Two or three weeks ago something reminded me of the Oblique Strategies card deck that Brian Eno and Peter Schmidt created. Reading its Wikipedia page I’ve spotted a reference to lateral thinking, which was new to me and I thought I’d look that up as well. Eventually it turned out that lateral thinking is quite a new concept and has been coined in the 1960’s by Edward de Bono. I’ve ordered a used copy of his book and started reading a few days ago – this is my overview (or review) of the book.

First of all, this book is very well written. It’s thorough yet easy to understand, which I think is quite rare nowadays. It is also very short (140 pages, pocket-sized), which is very encouraging – it took me about a week to read it and I did not have much time recently.

My key takeaways from this book are:

  • Awareness of the different approaches to problem solving.
  • Understanding of the differences between “vertical” and “lateral” thinking and when each of them is applicable.
  • A bunch of techniques to be used when approaching problems. Among them there are:
    • identification of the dominant idea / approach,
    • searching for inspiration outside of the problem domain,
    • playing around with things.
  • Understanding of how patterns and relations between them lead to their compositions being complex.

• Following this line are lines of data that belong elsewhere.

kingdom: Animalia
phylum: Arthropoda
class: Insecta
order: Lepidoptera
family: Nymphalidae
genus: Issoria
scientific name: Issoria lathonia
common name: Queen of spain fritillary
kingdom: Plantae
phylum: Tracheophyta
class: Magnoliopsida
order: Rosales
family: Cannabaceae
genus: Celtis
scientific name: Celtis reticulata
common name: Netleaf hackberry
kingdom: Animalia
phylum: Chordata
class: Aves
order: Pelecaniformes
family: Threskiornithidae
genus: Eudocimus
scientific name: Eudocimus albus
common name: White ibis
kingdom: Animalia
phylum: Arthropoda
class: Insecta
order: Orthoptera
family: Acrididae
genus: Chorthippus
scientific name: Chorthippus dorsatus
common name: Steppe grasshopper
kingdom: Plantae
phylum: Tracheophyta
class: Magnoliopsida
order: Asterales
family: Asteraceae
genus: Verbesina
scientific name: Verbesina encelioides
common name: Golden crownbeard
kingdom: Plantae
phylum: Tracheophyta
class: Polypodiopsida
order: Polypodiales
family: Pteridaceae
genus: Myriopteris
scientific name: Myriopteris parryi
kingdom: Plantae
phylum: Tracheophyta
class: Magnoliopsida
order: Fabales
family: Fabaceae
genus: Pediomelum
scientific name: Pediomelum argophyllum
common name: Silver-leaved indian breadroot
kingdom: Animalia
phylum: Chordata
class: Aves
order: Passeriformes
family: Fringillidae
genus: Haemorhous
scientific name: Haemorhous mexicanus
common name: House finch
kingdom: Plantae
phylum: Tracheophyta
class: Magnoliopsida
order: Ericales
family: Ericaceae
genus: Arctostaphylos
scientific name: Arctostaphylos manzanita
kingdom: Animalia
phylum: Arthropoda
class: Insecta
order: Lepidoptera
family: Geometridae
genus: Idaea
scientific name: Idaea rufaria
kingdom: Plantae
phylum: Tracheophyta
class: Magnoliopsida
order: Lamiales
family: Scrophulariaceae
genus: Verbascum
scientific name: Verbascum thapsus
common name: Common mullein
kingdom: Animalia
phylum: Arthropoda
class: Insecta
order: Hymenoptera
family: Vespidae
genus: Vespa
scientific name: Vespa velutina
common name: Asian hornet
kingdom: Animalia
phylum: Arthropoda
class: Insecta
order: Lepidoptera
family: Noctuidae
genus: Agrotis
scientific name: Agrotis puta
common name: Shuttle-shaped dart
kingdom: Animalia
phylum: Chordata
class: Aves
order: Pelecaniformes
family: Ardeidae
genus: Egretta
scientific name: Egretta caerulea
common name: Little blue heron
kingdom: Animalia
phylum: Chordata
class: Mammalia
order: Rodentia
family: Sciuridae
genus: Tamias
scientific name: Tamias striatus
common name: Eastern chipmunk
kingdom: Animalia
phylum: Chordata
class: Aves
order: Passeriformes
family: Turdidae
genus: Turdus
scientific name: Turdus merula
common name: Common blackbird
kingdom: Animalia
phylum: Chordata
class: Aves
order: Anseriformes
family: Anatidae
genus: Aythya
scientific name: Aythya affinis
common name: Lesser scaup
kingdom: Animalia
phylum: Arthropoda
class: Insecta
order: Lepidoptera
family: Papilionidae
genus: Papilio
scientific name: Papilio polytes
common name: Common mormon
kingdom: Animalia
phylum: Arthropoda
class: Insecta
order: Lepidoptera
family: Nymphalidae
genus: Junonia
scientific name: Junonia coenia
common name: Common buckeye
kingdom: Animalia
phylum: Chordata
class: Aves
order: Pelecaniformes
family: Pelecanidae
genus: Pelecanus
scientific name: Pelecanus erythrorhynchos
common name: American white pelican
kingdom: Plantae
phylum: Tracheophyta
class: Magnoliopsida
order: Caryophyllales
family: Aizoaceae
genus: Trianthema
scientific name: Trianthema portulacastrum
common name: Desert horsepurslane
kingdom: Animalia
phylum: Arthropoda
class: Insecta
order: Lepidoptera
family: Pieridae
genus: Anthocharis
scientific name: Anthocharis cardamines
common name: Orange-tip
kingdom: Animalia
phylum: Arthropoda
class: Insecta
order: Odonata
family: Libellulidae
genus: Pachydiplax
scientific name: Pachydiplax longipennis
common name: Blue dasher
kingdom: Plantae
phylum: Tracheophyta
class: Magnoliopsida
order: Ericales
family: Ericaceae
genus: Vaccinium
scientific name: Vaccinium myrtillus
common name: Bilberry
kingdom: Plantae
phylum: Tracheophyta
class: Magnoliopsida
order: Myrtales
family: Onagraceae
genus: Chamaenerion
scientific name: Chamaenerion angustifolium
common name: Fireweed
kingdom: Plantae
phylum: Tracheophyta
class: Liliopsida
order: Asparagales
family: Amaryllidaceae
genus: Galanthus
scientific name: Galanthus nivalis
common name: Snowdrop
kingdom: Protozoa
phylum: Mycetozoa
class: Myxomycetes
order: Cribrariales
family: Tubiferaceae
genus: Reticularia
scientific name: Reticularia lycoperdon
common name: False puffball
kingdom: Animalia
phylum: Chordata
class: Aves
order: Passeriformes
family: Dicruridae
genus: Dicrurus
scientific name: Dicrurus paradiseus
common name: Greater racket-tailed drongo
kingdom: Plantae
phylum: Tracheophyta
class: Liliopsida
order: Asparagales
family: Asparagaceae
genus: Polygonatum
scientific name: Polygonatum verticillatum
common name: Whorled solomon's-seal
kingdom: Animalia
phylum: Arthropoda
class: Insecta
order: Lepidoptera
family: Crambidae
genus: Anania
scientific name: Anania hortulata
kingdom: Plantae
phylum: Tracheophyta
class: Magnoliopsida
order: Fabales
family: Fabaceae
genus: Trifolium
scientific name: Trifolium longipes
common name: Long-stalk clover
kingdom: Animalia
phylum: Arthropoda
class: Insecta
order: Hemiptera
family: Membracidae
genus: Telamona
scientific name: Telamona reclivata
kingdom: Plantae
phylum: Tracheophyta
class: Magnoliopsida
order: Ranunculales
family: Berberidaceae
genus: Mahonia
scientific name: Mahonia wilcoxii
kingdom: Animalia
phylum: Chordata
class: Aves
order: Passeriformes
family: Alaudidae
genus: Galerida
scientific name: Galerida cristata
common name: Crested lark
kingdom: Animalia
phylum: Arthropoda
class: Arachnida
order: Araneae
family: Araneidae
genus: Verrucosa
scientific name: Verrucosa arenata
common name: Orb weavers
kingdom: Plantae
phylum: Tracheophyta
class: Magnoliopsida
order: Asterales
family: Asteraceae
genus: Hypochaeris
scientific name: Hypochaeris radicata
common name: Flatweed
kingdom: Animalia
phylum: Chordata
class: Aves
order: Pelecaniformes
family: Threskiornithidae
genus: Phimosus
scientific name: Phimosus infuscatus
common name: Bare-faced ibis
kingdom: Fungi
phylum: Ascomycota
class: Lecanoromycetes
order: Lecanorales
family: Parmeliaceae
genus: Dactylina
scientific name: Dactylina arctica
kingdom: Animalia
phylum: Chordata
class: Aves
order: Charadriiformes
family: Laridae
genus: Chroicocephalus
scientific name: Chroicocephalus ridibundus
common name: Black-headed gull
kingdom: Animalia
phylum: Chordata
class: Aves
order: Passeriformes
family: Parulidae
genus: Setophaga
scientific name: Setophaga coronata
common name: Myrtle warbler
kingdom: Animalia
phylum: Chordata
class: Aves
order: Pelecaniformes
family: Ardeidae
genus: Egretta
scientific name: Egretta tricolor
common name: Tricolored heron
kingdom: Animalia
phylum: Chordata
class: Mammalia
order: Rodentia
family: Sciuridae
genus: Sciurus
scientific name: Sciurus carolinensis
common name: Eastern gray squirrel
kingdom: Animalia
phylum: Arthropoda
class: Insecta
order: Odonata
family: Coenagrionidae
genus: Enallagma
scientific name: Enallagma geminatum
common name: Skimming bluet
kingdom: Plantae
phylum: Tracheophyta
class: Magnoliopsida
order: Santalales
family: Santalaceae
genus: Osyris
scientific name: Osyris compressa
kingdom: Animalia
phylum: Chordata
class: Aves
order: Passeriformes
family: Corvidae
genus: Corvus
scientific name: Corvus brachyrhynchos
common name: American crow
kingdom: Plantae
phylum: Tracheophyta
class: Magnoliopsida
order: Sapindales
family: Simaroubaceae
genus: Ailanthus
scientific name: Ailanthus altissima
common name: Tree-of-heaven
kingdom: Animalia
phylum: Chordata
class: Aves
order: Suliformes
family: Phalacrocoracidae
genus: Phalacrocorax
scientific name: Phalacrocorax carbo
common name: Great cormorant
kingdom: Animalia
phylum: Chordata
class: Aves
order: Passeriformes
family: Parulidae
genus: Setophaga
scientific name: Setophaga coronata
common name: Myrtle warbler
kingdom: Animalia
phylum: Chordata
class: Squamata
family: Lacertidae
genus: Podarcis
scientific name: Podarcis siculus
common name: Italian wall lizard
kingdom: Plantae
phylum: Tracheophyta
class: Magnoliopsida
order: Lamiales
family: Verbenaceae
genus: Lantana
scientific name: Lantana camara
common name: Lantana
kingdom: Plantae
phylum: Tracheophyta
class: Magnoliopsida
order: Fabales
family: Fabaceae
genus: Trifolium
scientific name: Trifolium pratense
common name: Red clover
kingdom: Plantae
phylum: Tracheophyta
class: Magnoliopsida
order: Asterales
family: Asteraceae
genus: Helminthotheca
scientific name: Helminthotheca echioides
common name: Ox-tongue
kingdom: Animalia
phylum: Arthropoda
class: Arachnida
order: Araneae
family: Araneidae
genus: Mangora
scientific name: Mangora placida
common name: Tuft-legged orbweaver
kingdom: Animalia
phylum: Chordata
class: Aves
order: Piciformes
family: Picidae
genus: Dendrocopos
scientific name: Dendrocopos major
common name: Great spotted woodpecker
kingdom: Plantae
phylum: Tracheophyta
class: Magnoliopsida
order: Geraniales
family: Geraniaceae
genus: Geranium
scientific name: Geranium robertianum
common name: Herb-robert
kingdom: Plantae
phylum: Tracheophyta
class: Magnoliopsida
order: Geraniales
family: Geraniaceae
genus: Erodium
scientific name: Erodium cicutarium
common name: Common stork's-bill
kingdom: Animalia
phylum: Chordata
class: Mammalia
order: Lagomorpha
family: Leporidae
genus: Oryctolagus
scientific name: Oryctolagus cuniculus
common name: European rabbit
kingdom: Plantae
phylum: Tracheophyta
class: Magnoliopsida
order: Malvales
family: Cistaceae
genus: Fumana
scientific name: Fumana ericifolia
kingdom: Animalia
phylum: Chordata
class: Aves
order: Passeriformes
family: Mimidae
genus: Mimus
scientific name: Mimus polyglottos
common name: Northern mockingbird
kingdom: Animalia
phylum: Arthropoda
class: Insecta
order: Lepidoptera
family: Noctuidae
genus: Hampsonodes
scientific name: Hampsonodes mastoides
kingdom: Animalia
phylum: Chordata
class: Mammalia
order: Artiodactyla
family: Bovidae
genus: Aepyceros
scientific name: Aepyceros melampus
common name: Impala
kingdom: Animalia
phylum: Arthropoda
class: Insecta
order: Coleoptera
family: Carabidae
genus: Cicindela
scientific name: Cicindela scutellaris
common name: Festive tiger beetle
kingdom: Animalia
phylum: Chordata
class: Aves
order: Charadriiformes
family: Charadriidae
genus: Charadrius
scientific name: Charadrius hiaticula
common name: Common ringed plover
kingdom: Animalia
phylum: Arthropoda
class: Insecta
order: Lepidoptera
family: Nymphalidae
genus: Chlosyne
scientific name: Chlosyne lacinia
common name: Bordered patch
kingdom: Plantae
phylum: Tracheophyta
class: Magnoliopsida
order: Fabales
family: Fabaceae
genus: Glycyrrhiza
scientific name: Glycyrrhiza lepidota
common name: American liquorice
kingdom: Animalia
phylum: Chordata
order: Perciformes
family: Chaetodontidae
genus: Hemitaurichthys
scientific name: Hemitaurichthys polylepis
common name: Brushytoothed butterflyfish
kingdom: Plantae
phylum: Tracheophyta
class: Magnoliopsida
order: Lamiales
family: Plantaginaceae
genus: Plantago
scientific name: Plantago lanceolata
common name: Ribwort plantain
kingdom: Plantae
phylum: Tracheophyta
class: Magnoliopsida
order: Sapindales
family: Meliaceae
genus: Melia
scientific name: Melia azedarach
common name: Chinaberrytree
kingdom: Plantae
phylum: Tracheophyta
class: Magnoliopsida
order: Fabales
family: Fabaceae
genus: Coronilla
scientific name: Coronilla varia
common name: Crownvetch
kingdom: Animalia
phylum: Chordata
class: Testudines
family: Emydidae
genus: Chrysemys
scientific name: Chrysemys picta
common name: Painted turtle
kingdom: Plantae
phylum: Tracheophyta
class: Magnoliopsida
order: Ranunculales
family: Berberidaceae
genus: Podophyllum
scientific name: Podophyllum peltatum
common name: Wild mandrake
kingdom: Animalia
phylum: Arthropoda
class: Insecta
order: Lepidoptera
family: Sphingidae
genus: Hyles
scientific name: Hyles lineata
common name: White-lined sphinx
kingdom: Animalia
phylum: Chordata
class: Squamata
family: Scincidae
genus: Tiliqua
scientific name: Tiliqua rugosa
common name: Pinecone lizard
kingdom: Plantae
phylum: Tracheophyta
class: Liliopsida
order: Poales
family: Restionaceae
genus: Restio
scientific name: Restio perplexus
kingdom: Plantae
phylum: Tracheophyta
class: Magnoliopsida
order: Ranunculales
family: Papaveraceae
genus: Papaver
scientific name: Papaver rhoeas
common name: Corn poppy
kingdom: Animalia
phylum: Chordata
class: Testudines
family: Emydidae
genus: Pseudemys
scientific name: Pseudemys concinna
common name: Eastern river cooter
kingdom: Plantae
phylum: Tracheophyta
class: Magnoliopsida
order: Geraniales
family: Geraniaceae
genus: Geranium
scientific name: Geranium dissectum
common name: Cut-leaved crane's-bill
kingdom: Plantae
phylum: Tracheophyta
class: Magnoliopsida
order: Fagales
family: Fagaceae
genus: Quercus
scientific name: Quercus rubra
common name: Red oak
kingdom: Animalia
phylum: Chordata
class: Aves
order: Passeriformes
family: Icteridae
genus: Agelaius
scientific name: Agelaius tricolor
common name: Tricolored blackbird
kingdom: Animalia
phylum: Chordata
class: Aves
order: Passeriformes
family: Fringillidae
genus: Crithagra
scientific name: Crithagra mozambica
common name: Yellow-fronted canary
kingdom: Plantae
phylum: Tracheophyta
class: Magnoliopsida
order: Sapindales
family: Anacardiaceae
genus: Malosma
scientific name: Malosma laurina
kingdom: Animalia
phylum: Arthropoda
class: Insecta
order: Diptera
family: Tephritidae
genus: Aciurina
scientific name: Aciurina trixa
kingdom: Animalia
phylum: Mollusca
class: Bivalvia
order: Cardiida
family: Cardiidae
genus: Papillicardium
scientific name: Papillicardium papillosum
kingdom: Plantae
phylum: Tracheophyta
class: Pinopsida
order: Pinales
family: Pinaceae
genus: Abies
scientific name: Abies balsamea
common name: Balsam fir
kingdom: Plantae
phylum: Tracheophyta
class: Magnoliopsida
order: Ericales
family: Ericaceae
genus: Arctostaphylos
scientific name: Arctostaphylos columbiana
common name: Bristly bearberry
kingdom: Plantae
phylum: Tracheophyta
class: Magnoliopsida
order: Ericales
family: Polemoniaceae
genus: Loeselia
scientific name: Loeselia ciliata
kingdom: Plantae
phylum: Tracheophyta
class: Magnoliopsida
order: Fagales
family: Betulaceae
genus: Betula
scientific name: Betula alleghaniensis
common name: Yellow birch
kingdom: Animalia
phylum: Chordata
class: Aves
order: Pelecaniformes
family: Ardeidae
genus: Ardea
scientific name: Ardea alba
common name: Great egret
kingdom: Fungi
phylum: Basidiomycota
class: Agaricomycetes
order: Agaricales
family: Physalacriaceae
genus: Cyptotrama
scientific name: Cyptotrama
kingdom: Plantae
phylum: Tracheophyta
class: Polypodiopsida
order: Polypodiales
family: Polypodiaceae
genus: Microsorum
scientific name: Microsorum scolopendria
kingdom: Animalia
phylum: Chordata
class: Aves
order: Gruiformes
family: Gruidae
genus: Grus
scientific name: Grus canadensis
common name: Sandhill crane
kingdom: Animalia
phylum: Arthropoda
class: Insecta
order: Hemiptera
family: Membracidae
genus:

The last point is quite interesting because it’s more related to human perception and complexity, not to lateral thinking itself. It boils down to the following observation:

  1. When we explain (or reason about, or design) a complex concept, we can break it into several smaller pieces that are easier to understand.
  2. If the pieces are too simple, relations between them will probably be quite complex. When those pieces are complex, relations between them will be less complex.

This and the fact that lateral thinking is the opposite of being fixed on a single approach, reminded me of the DDD book by Eric Evans, where he states that the ubiquitous language should not be frozen: it should develop in parallel to the model and the software. It is obviously a good fit, since polishing our understanding of the domain of our software sometimes requires looking at things from different angles.

I have already started using some of the techniques mentioned in this book and I’m very fond of these new tools. I think I’ll be practicing more in the nearest future to develop my “lateral muscles”.

This is the second book about thinking I have read this year and I think both of them should be mandatory reading for everybody as they help us use the most powerful tool each of us has got: our minds.